Something else Bernier can’t control is the NHL, which recently shortened goaltenders’ leg pads in a bid to increase scoring, just a few seasons after their width was cut by an inch. Bernier, who plays a hybrid style between a butterfly and stand-up goaltender, like his idol Martin Brodeur, says he had to change his style slightly, mainly because it’s more difficult to cover the same area when he goes down and stacks his pads. But he shrugs it off as just another challenge.
“Everyone is starting from scratch,” he said of NHL puck-stoppers. “That’s the way it is. They’re trying to get more goals and we have to live with it.”
Bernier has the same attitude toward his time in Los Angeles. He is not bitter about never getting a real chance to compete with Quick for the No.1 job. The way Bernier sees it, Quick was called up from the Kings’ AHL team before he was and made the most of his chance.
This thinking extends to last season, when Bernier stepped in and starred in 14 games for the Kings when Quick struggled in the aftermath of back surgery. Both Ranford and McCauley said the Kings would not have made the playoffs without Bernier. But he did not mind going back to the bench once Quick found his legs.
“It’s not like I was there and he took my job,” Bernier said, unwittingly drawing a parallel for what may lie ahead with Reimer. “That would have been a different situation.”
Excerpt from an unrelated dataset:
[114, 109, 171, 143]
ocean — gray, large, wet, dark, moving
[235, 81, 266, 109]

But it does not mean Bernier resigned himself to life as a backup. It was not a new situation for him, as he had to wait out Halak in Lewiston, and there was a promise from Kings general manager Dean Lombardi to trade him by the summer.
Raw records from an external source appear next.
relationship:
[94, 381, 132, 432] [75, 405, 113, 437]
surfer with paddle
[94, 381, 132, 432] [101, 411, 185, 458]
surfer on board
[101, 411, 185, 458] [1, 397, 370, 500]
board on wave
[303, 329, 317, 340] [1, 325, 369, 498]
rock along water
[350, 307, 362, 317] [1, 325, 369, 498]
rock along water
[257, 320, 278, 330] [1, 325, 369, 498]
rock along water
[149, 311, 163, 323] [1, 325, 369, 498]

“It’s a fine line because if you tell yourself you’re a backup, then I think you take it more easy,” Bernier said. “If you tell yourself you shouldn’t be a backup then you get frustrated and your game is not at the highest level.
“You just have to find that line between and that was probably the hardest part. I think I did a good job controlling my emotions and I had a really good season last year.”
Now, Bernier implies, it is his turn.
“I’m really confident in my ability and I’m ready to play some hockey. I’m still young. I’m 25 years old and, hopefully, I’ve got a lot of years in front of me. I think I’m in a great situation right now.”